> [ОТРЫВОК]:

---

Чтобы сбить агентов из космоса, я купил футболку и принялся ходить кругами по территории мероприятия. У сцены совершались велосипедные конкурсы, за победу в которых вручали второй велосипед победителю. Очевидно, что главный приз – пузатую бутыль янтарного Хеннесси — уже вручили, и, следуя генеральному плану, мы должны были распить ее где-то под мостом или в кустах. Стоило мне приметить стоящий мост и попытаться под него забраться, как по нему с оглушительным грохотом педалей стали носиться победители и их велосипеды. Я был вынужден ретироваться в кусты, однако площадка напоминала пустыню. Очевидно, пока я отсиживался под мостом, все деревья выкорчевали, а траву вытоптали слоны. Поиски уцелевших кустов привели меня к кальянам, которые были расставлены на помостах вокруг прелестных кустов.
Я и мои не воображаемые друзья решили оккупировать один из них. В воздухе разливался дынный смог, переплетенный расслабленной беседой, вдалеке люди выигрывали очередные велосипеды, начинённые коньяком, и бутылки в форме велосипедных спиц. Мы словно отгородились от внешнего мира за стеной из ароматного тумана. Никто не смел вторгаться в наш дворец из запаха и никотина, кроме здоровенного, но обаятельного детины, что, улыбаясь, отбирал шланг со спокойствием и вдыхал его — жадно, подобно влюбленному юнцу во время первого поцелуя. И, преисполнившись покоя, он пропадал в пелене вешней активности, чтоб дать людям стол и кров. И тогда нас снова навещал покой и мир. И где-то на границе дыма пришло решение покинуть гиганта, что дарует уют, и людей, коих не видно за выигранными велосипедами, и немедленно дернуть в прекрасный город Ставропуполь, что охраняется ветрами и камерами видеофиксации.
Дорога заняла что-то около часа, и вот мы с Ежом ждем другого представителя животного царства в небольшом гск. Говорят, что он появляется намного позже белочки, говорят, что у него родня в Китае; могу точно сказать, он нетороплив и его сопровождает музыка из кинофильма «Розовая Пантера».
Оставив мои боты благоухать в Тигрином гараже, мы распрощались до вечера с Ежом и отправились в его пещеру, нору, гнездо. Не важно как назвать, важно, что логовище уютно, а подле него прекрасный магазин с богатым выбором мороженого.
Описывать застолье — все равно что читать самоучитель по плотской любви, именно поэтому я опущу все подробности, однако упомяну наипрекраснейшие грибы. Это чудесное кушанье заставило вкусовые рецепторы в радостной истерии посылать множество восторженных импульсов к центру
удовольствия в глубине моей черепной коробки, под сводами которой вился ручной нетопырь капитана Бакарди.

---

> [ПУНКТ ЗАДАНИЯ]:
Ответьте на вопросы по отрывку, отмечая каждый ответ тем же номером, что и вопрос.
1. Что вручали победителю велосипедных конкурсов у сцены?
2. Сколько времени заняла дорога?
3. Что находится рядом с логовищем Ежа?
Эти данные для работы не понадобятся.

[Записи набора данных]

---

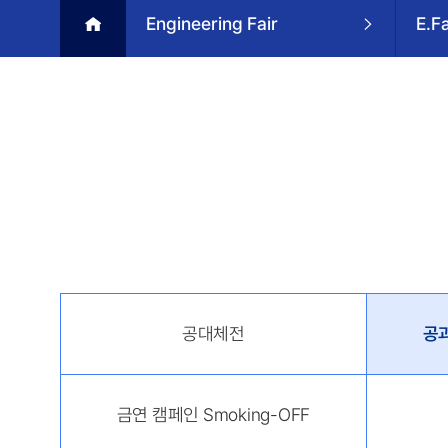
Engineering Fair
E.F
공대체전
공과
금연 캠페인 Smoking-OFF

---

> [РЕЗУЛЬТАТ ЗАДАНИЯ]:
1. Второй велосипед.
2. Около часа.
3. Прекрасный магазин с богатым выбором мороженого.